After reading each line of the entries, give the number of lines that contain "linejoin" and nothing else.

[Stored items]

- - -

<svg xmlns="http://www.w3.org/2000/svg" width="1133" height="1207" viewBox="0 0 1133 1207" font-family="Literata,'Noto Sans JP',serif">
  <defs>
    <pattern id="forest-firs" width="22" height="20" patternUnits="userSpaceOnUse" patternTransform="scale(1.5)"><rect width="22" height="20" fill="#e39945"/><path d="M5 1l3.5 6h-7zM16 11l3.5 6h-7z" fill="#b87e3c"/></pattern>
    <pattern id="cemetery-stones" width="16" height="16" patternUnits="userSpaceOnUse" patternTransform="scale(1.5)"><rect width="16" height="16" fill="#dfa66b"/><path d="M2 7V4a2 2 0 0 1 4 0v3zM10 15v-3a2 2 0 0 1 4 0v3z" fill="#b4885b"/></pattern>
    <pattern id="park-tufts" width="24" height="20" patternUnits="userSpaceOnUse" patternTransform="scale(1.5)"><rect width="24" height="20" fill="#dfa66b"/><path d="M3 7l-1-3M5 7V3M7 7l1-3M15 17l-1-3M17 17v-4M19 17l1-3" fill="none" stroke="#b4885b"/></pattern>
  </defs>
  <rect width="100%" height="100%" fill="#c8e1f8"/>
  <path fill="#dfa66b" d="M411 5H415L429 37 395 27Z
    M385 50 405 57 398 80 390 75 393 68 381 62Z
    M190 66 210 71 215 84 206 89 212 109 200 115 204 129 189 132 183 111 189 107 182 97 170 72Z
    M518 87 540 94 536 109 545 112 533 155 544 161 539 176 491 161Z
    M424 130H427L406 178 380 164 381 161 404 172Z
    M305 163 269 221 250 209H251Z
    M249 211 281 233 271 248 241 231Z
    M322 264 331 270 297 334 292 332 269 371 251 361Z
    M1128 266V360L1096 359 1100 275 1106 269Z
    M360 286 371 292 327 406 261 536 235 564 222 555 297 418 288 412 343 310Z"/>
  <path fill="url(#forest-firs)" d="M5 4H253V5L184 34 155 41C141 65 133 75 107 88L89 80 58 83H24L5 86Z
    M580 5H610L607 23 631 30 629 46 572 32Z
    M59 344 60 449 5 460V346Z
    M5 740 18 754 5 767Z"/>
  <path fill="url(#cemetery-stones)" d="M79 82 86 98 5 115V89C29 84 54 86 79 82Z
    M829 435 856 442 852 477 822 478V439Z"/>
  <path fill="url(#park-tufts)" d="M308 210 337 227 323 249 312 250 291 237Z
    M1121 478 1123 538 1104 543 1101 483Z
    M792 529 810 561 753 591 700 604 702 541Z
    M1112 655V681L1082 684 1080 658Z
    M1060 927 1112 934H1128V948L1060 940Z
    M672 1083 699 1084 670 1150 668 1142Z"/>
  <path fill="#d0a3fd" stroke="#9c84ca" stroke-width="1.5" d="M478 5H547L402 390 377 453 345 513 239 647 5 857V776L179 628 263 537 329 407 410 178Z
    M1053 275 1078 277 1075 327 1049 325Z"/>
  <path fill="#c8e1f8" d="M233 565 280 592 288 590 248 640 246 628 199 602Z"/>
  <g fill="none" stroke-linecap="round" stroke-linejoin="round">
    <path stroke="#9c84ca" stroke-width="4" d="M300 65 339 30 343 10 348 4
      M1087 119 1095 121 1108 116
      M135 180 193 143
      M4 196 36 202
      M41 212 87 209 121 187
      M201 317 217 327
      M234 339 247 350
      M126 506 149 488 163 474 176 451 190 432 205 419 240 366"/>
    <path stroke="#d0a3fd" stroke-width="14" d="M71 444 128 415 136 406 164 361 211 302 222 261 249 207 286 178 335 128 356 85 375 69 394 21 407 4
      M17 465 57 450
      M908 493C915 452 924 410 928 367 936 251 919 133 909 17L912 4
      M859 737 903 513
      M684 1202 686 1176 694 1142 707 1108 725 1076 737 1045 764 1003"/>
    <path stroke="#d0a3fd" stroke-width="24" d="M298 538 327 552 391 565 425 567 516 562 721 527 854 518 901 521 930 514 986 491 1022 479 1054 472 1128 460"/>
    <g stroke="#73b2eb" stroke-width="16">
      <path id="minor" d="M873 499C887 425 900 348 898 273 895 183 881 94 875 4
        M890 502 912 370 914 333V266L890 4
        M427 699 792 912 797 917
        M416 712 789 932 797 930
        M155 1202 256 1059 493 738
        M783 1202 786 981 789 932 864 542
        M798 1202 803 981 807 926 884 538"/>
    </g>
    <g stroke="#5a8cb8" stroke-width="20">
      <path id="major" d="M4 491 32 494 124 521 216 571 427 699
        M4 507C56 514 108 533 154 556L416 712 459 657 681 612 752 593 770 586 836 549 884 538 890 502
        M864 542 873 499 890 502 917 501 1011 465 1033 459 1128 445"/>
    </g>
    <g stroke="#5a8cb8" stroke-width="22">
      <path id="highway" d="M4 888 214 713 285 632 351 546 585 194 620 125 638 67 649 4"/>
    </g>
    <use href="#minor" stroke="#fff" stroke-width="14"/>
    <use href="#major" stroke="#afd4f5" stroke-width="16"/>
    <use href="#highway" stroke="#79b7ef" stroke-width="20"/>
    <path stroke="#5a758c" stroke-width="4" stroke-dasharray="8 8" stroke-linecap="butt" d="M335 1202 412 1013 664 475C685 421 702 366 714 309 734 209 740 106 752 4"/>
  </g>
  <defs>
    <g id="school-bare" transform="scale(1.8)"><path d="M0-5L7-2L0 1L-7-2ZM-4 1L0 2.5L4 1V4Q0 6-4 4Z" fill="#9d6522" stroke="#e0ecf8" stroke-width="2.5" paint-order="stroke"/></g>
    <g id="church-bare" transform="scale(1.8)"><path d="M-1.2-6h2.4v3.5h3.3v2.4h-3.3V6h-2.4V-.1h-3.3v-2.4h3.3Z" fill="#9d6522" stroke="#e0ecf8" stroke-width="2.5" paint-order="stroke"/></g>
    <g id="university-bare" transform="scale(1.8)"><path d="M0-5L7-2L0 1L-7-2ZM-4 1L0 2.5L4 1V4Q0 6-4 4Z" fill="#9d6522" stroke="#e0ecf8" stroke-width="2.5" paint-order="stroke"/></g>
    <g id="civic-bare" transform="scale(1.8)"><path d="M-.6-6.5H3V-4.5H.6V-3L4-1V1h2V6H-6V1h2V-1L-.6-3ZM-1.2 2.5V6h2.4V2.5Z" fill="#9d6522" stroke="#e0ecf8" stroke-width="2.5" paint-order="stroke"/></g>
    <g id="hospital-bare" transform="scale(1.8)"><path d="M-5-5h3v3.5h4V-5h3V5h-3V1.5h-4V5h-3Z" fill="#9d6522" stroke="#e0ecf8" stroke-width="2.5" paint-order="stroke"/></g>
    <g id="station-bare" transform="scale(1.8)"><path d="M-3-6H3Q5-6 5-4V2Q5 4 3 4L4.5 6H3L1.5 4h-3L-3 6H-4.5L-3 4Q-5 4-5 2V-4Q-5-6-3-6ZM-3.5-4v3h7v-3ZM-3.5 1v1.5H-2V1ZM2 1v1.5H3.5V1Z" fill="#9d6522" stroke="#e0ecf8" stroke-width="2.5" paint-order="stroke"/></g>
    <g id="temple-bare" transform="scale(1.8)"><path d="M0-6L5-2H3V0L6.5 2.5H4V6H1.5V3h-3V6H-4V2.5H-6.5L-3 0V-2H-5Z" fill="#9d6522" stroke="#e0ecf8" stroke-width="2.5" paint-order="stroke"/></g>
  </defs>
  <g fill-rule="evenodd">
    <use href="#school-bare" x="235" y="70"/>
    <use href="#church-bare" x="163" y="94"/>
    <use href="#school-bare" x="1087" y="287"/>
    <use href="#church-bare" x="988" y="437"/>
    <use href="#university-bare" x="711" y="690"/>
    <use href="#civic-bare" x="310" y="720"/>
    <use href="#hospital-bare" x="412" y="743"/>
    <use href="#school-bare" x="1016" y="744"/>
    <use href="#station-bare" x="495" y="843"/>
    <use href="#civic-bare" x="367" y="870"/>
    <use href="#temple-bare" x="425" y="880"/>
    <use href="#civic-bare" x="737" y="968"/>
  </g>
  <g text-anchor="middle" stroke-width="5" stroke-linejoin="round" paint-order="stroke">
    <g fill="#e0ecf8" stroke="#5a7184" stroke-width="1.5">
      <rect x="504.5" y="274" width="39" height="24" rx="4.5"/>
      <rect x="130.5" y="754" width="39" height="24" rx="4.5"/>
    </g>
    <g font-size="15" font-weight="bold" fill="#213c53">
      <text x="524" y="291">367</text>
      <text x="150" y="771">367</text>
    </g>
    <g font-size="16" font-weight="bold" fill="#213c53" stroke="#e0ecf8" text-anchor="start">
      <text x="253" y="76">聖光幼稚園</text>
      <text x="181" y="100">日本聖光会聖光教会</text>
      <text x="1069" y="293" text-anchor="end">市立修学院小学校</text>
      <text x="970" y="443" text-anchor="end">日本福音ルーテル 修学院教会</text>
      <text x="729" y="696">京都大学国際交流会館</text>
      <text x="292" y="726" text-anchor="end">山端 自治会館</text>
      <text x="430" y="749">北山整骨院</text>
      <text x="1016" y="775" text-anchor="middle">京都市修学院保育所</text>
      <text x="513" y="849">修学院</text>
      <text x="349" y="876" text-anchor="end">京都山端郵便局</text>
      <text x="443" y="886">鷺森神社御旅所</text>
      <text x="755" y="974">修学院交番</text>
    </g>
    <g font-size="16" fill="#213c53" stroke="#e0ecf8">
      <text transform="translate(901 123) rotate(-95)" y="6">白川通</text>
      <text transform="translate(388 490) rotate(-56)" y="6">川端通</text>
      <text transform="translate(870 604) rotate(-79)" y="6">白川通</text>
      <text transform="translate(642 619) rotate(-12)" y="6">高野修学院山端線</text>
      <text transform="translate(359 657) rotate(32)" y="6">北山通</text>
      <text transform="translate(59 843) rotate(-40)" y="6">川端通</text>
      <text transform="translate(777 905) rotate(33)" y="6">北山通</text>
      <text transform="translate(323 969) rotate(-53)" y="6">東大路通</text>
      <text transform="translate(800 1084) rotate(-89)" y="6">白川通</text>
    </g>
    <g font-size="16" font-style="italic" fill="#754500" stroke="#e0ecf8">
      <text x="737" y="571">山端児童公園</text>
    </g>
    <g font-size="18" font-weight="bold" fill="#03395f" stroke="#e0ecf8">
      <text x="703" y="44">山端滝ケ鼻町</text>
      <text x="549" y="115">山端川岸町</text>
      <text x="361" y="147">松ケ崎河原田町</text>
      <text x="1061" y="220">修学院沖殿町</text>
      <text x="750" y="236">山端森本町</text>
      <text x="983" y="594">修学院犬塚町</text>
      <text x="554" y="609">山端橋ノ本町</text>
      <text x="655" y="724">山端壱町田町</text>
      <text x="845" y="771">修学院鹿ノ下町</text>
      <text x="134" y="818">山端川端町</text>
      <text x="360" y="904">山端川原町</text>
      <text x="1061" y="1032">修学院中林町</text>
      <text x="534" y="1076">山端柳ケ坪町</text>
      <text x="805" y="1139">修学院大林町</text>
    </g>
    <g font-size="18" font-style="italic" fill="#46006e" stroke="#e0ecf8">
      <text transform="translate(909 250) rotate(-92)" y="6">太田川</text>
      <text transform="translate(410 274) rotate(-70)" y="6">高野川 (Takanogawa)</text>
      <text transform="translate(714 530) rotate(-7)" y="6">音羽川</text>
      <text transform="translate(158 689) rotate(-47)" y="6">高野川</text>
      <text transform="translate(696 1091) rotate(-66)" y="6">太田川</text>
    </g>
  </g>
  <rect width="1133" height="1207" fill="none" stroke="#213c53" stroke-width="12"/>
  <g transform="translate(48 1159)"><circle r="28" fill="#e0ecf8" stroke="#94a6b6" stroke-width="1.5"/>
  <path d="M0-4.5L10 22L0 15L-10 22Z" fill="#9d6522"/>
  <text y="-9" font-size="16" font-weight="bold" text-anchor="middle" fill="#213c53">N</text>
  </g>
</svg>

- - -

▶ _EXERCISE SOLUTION_:
2